Viele Bilder zeigen die Dichter, wie wir sie uns vorstellen: allein, denkend oder lesend, am Schreibtisch, mit Stift und Papier, mit Schreibmaschine oder Computer. Doris Dörrie etwa präsentiert sich mit Kaffee und Bademantel vor ihrem Laptop ganz modern, Hermann Lenz hingegen mit Füllfederhalter und Papier zwischen Regalen voller Bücher eher altmodisch. Sie schreiben, lesen vor und signieren – die Dichter ganz in ihrem Metier. Viele Autoren rauchen und trinken, machen Späße, sind musikalisch. Sie, die über das Leben schreiben, scheinen es in vollen Zügen zu genießen.


Manch ungewöhnliche Perspektive verändert das Bild, das unsere Vorstellung von dem einen oder anderen Schriftsteller bisher prägte. Durs Grünbein und Uwe Timm beim ausgelassenen Fußballspiel, Peter Handke im Schwimmbad, Lars Gustafsson beim Joggen oder Michael Krüger beim Kopfstand – „Autoren, Autoren“ wagt auch einen Blick hinter die Klischees von schreibenden Intellektuellen, zeigt sie mitten im Leben. Elfriede Jelinek und Martin Walser lieben Hunde, Herbert Rosendorfer und Manfred Bieler Katzen.

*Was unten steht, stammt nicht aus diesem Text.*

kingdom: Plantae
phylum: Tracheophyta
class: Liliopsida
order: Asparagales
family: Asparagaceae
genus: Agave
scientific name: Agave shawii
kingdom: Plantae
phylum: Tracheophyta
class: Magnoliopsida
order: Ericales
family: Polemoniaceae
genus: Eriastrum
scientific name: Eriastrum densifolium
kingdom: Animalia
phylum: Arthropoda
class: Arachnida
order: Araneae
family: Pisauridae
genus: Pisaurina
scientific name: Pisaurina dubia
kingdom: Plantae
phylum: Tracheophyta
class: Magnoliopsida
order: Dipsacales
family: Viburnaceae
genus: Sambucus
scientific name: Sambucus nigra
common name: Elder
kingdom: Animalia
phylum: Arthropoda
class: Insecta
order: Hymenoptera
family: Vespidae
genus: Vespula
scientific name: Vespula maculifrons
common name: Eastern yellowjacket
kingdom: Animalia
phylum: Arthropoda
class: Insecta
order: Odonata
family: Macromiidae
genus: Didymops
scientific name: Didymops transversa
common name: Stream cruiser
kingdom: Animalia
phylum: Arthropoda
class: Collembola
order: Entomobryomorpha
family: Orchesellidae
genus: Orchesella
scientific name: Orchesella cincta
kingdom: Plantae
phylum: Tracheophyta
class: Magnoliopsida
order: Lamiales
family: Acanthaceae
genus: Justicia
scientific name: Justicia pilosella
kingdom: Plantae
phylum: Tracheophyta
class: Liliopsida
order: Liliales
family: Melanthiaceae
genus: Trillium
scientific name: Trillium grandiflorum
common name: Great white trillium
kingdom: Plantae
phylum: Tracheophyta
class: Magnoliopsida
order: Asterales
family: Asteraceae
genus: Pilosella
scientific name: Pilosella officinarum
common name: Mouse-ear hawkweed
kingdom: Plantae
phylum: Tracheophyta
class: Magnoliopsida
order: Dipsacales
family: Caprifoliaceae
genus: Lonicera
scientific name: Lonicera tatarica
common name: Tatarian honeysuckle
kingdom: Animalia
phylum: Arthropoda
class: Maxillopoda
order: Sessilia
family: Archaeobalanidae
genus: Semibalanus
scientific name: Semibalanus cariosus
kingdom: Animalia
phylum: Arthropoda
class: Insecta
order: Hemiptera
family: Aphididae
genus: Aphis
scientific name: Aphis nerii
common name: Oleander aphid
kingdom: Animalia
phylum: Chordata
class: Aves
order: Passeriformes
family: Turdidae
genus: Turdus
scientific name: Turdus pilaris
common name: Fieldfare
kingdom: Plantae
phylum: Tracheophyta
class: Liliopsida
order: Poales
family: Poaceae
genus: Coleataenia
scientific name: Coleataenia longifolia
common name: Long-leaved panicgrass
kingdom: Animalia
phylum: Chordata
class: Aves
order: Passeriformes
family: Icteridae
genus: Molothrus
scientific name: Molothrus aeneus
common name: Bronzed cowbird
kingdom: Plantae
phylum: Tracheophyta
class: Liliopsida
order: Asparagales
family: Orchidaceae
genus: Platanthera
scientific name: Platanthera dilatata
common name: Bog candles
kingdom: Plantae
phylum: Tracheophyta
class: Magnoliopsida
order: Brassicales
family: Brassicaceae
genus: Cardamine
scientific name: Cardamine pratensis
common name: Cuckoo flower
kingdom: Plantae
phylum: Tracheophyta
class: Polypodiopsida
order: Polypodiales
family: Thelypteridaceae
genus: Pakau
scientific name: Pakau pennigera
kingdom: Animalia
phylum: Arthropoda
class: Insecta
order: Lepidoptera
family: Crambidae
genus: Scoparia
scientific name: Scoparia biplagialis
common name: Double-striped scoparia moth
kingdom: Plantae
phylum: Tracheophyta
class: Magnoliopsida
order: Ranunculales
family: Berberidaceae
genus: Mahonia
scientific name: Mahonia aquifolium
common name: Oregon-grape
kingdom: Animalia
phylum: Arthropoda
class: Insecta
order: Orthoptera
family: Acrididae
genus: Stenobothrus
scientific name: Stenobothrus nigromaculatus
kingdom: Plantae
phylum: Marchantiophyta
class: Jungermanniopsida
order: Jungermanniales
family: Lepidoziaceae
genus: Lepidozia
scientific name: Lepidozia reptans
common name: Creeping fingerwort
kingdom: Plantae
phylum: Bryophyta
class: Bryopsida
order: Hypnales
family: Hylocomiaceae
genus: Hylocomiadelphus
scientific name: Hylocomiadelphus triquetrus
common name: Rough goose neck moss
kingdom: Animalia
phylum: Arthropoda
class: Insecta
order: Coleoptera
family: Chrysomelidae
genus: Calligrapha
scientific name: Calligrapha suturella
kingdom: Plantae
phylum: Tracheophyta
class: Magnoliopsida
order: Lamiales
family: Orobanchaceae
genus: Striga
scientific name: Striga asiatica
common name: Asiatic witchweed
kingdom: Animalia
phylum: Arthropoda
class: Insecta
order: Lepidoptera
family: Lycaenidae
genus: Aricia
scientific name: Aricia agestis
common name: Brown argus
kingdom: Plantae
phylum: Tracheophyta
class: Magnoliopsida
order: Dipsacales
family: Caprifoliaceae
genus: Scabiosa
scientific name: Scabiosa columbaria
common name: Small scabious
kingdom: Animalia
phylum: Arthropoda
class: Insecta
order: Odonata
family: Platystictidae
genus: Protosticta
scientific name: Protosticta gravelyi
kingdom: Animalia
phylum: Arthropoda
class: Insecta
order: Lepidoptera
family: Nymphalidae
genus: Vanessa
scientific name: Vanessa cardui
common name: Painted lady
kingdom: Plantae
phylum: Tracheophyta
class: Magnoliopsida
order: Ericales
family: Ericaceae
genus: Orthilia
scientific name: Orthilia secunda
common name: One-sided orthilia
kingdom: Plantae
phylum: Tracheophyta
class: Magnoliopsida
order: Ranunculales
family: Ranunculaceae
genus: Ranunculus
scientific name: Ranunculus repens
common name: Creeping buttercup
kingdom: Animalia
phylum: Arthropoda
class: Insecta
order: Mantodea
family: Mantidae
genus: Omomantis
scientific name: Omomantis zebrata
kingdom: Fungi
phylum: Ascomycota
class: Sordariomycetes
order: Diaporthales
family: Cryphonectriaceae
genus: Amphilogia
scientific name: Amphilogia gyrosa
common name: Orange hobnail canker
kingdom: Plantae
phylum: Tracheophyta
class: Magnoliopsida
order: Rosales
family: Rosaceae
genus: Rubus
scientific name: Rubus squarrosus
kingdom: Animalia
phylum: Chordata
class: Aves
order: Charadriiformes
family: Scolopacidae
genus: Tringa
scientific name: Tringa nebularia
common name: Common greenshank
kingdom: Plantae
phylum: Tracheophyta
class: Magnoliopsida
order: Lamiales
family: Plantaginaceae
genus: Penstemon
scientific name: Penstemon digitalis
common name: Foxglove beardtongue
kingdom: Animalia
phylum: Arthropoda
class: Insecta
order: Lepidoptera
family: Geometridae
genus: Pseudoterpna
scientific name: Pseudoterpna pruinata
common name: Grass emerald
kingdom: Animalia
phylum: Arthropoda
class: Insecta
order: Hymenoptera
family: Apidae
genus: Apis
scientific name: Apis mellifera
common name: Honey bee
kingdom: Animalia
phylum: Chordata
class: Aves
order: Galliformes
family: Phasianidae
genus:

Isolde Ohlbaum besitzt das Auge für den besonderen Moment und schafft es so, den Autoren in ihren Aufnahmen ein Stück Persönlichkeit zu entlocken. Gleichzeitig geben uns die Fotografien Rätsel auf, verleiten zu Vermutungen über das Reiseziel des am Bahnhof wartenden Bernhard Schlink, über die Schlinge am Ast über Thomas Hettche oder über die Gedanken, die Peter Rühmkorf beim Spaziergang am Strand begleiten.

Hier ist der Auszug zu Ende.